Monday, March 08, 2010

What Didn't Happen Over the Weekend

So many things happened that it's almost impossible to adequately discuss them in a non-lengthy manner.
If there was an award for "Worst Weekend of 2010," March 5-7 would be our clubhouse leader right now. By at least eight strokes. Sure there were a plethora of college basketball games to consume, but most of them really didn't mean anything in terms of conference standings and just a handful featured teams trying to find a way to stay alive in the NCAA Tournament picture. One of those, and the one that I cared about, involved Ole Miss and its unbelievable ability to suck me back into hoping. The Rebels trailed Arkansas for just over 39 minutes before Chris Warren hit a three to give them the lead for good. To Chris Warren (scored 31 points) I say thank you, good sir, for giving a crap on Saturday and keeping the NCAA pulse from flatlining. To the Ole Miss team as a whole I say, STOP DOING THE SAME THING EVERY YEAR. JUST ONCE CAN WE SECURE AN NCAA BIRTH BEFORE THE LAST WEEK OF THE SEASON.

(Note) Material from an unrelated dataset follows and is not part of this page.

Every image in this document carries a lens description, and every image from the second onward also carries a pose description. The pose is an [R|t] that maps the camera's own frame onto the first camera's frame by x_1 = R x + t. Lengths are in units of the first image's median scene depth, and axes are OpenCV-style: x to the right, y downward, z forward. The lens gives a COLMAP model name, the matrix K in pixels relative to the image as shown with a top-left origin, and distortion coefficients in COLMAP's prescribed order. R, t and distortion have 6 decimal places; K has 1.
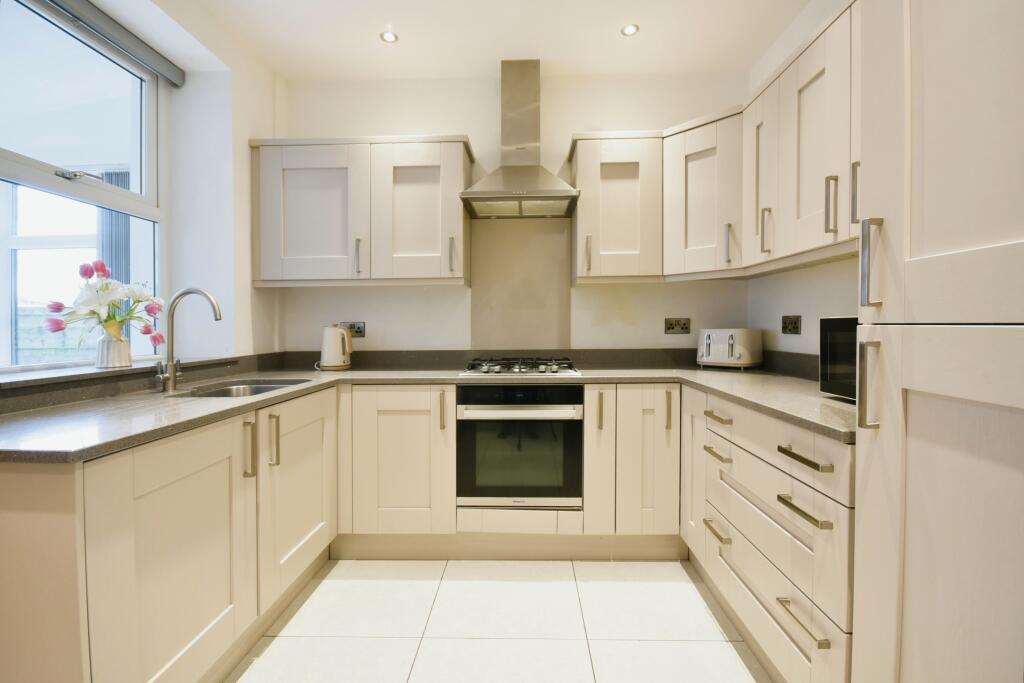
lens RADIAL K [[452.9, 0, 515.1], [0, 452.9, 335.6], [0, 0, 1]] dist [0.001275, -0.009871]
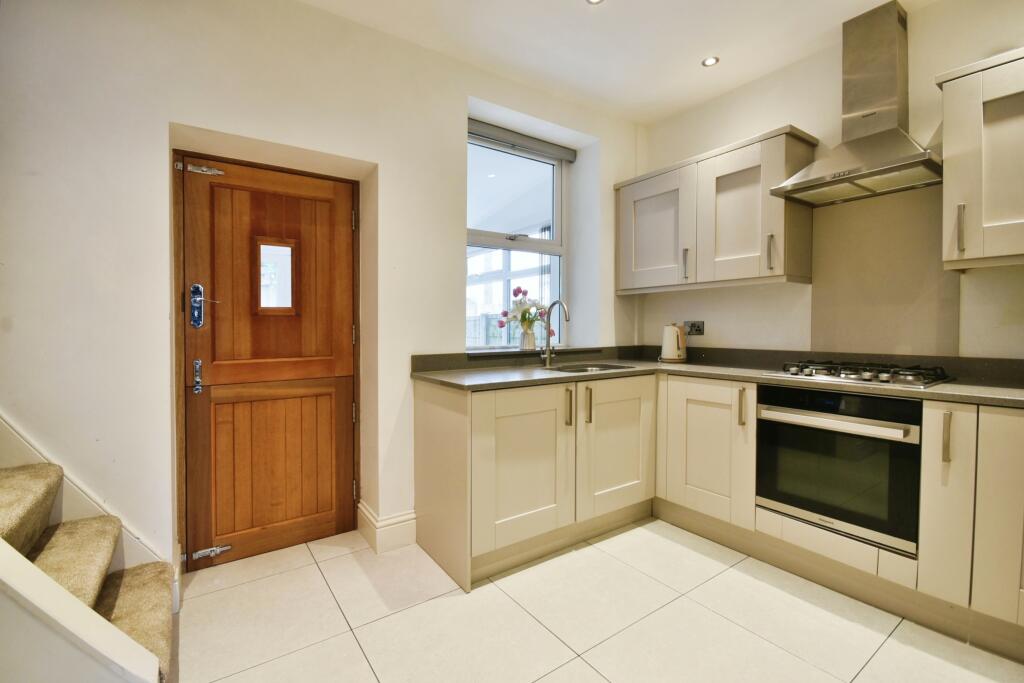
lens RADIAL K [[452.9, 0, 515.1], [0, 452.9, 335.6], [0, 0, 1]] dist [0.001275, -0.009871]
pose [[0.596568, 0.021866, -0.802265, 0.348254], [-0.017336, 0.999747, 0.014358, -0.003677], [0.802375, 0.005342, 0.596796, -0.030615]]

And kudos to fellow bubble teams Florida and Mississippi State for their losses. Florida battled Kentucky before eventually falling short while the Bulldogs elected not to show up at all against Tennessee (trailing at one point 17-0). Both of you added even more fuel to my hope that Ole Miss can make the Tournament, and at the same time increased the degree of wailing and gnashing of teeth that will occur when the Rebels lose to Tennessee in a brutal fashion in the SEC Tournament on Friday. So at this time I'd like to thank both of you and tell to go to hell.

The Academy Awards show grinds America to a halt.
There's nothing like pretentiousness oozing out of your television, especially when it's generated by a massive collection of high school drop-outs and those who have no education past high school. Now, of course I appreciate the talent possessed by many of these most important people of our time because I DEMAND ENTERTAINMENT AT ALL TIMES, but watching them socially interact, zombie-stare into a camera while attempting to read a teleprompter, laugh at jokes they don't get and pretend they aren't outraged when they don't win is almost impossible to do. If they aren't performing their craft (a great pretentious word), they cannot be watched. It's like watching a three hour interview with athletes. Except 98% of the people are white and have nothing interesting to say.

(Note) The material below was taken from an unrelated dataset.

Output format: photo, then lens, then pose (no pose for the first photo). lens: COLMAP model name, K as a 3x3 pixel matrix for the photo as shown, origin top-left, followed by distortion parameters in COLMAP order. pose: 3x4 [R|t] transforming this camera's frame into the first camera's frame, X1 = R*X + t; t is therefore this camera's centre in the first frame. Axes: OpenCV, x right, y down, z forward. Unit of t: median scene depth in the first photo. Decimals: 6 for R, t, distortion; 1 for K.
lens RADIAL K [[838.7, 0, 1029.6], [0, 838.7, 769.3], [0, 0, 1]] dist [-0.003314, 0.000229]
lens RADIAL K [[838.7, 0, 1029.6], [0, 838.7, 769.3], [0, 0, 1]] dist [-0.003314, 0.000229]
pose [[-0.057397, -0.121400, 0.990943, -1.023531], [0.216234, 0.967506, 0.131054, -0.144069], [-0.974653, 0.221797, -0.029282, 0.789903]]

Taco Bell gives America another fine fast food option.
Behold, the Pacific Shrimp taco:


After some research (consisting of four seconds of using Google), I found that Taco Bell actually introduced this beauty last fall, but I just saw the first commercial for it last night, making it brand-new to me. Do I want one? You know it. Will I immediately regret that decision? Absolutely. But the allure of DELICIOUSNESS OFFSETS THE ACCOMPANYING FLAMING HOT DIARRHEA. It might even punch a hole in my colon but I don't care. I love Taco Bell and will sacrifice my body for the enjoyment of it. So there, now you know just how disgusting I am. I acknowledge that you're silently judging me right now, but in the good name of Pacific Shrimp tacos I will forgive you.

Allen Iverson continues to ke....
This post has been prematurely ended for a special trip to Taco Bell. After a possible brief stay in a local hospital, activities will resume.